(Passage to read)
This implies that the curve $C=V(f)\subset \mathbb A^2(k)$ or its projective closure $\bar C=V(f_{hom})\subset \mathbb P^2(k)$ is rational ( $ f_h(X,Y,Z$ being the homogeneization of $f(X,Y)$), which is relatively easy to check.

For example, if $char(k)=0$ and $f(X,Y)=X^n+Y^n-1=0$, the algebra $A$ is generated by one element if and only if $n=1$ .
Indeed the curve $\bar C$ given by $X^n+Y^n-Z^n=0$ is smooth of genus $g=\frac{(n-1)(n-2)}{2}$ and is thus not rational for $n\geq 3$ since then $g\geqq 1$ .
For $n=2$ we can reduce to the rational curve $X'Y'-1=0$ by an obvious change of variables, but:

Warning
Even if $C$ is rational, the algebra $A$ need not be monogenic: think of $f=XY-1$ for which $A=k[X,X^{-1}]$ is not monogenic.
Indeed if it were, it would be generated by a transcendental element $T$ (as mentioned above) and would thus be isomorphic to $k[T]$.
But the algebras $k[T]$ and $A=k[X,X^{-1}]$ are not isomorphic: the only invertible elements of $k[T]$ are the non-zero constants, $(k[T])^*=k^*$, whereas $(k[X,X^{-1}])^*=\bigcup _{m\in \mathbb Z}k^*X^m$, a much bigger group.
(End Passage to read)
(Given data)
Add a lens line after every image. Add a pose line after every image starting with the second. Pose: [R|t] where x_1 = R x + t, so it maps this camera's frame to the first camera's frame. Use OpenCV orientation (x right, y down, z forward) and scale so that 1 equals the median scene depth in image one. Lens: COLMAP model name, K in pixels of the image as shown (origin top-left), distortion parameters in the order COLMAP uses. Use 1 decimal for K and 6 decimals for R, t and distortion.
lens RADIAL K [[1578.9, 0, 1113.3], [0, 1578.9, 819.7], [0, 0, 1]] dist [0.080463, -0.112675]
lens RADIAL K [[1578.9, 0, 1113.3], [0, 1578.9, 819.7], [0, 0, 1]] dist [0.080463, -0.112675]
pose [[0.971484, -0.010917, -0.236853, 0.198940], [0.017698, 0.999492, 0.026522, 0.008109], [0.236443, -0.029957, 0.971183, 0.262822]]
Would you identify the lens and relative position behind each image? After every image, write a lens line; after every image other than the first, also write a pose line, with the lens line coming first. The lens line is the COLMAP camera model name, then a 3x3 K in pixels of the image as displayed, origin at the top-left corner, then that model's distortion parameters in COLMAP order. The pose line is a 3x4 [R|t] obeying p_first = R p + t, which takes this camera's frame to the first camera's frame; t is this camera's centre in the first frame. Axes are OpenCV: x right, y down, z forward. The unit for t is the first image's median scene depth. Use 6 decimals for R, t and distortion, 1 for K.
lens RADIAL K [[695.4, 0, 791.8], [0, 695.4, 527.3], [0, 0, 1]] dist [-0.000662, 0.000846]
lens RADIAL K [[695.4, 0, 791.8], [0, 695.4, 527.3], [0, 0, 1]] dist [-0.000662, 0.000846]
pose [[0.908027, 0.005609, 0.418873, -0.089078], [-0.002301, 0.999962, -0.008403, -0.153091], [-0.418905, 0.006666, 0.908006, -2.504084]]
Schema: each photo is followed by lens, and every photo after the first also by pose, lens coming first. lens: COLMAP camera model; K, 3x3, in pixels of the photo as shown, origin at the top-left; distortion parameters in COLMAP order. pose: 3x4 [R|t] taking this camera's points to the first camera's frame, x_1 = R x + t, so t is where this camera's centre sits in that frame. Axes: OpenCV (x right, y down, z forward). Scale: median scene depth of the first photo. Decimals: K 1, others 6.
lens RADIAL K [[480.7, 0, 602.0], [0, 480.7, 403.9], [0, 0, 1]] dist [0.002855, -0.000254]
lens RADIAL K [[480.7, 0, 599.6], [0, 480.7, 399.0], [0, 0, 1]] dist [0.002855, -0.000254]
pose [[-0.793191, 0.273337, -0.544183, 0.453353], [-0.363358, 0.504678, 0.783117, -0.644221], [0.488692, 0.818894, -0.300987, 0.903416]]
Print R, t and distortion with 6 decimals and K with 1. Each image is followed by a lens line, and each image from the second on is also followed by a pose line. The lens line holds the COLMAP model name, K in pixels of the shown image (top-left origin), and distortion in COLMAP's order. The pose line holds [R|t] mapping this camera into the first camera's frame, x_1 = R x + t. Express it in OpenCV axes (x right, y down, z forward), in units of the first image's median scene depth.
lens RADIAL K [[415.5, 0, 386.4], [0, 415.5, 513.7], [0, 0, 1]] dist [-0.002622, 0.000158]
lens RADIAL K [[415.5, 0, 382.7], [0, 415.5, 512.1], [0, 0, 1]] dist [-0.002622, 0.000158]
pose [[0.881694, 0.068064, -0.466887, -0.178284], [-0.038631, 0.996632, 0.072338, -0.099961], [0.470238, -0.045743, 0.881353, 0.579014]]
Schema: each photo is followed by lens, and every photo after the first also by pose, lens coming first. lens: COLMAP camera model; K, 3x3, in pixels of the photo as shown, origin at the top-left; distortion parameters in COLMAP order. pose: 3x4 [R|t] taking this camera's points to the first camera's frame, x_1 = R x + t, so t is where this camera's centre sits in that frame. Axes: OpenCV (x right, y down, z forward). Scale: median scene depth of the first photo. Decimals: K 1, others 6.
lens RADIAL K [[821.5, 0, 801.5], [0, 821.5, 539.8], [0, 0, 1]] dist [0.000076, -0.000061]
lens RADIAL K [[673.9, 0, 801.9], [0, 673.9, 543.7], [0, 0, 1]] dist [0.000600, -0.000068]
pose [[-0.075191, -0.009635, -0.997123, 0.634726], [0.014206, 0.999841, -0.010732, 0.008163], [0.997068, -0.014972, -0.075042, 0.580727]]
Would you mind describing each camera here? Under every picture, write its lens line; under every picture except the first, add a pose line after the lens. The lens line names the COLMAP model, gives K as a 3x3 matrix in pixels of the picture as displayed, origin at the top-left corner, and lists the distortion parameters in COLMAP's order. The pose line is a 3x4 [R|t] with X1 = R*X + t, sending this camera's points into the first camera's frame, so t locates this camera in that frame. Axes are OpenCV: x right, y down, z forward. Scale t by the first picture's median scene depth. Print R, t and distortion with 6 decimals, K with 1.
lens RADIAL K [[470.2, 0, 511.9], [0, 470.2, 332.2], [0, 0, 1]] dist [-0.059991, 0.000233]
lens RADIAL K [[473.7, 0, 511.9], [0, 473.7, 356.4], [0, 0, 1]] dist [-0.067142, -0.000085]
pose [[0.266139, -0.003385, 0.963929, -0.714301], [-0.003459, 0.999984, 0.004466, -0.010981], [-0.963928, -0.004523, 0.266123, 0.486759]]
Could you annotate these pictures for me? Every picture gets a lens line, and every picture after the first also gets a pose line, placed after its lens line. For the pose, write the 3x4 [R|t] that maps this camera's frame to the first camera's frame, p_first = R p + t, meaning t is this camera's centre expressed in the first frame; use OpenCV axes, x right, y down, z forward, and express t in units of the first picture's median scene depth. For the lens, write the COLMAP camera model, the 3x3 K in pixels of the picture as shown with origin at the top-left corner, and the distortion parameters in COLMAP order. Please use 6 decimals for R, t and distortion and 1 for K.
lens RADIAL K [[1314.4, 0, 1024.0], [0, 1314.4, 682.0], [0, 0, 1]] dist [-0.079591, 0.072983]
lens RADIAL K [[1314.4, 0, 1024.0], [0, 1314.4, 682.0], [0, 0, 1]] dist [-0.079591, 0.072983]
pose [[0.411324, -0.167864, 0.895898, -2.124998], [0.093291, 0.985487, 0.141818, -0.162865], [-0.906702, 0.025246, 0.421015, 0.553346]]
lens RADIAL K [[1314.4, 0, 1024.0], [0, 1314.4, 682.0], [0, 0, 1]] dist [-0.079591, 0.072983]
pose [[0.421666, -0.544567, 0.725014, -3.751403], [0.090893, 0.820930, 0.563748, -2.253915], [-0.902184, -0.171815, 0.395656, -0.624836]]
(End Given data)
> **Apply what you read**
a. In the passage on plane curves, which algebra serves as the example of one that is not monogenic even though its curve is rational?
b. According to the passage on plane curves, why are the algebras k[T] and k[X, X⁻¹] not isomorphic? Answer in one to three sentences.
c. Write out the part of the passage on plane curves between "For example, if" and "is not monogenic.", inclusive.

> **Answers in order**
a. The algebra k[X, X⁻¹], which comes from f = XY − 1.

b. Their groups of invertible elements differ. In k[T] the only invertible elements are the nonzero constants. In k[X, X⁻¹] the invertible elements are all k*Xᵐ for integers m, which is a much bigger group.

c.
For example, if $char(k)=0$ and $f(X,Y)=X^n+Y^n-1=0$, the algebra $A$ is generated by one element if and only if $n=1$ .
Indeed the curve $\bar C$ given by $X^n+Y^n-Z^n=0$ is smooth of genus $g=\frac{(n-1)(n-2)}{2}$ and is thus not rational for $n\geq 3$ since then $g\geqq 1$ .
For $n=2$ we can reduce to the rational curve $X'Y'-1=0$ by an obvious change of variables, but:

Warning
Even if $C$ is rational, the algebra $A$ need not be monogenic: think of $f=XY-1$ for which $A=k[X,X^{-1}]$ is not monogenic.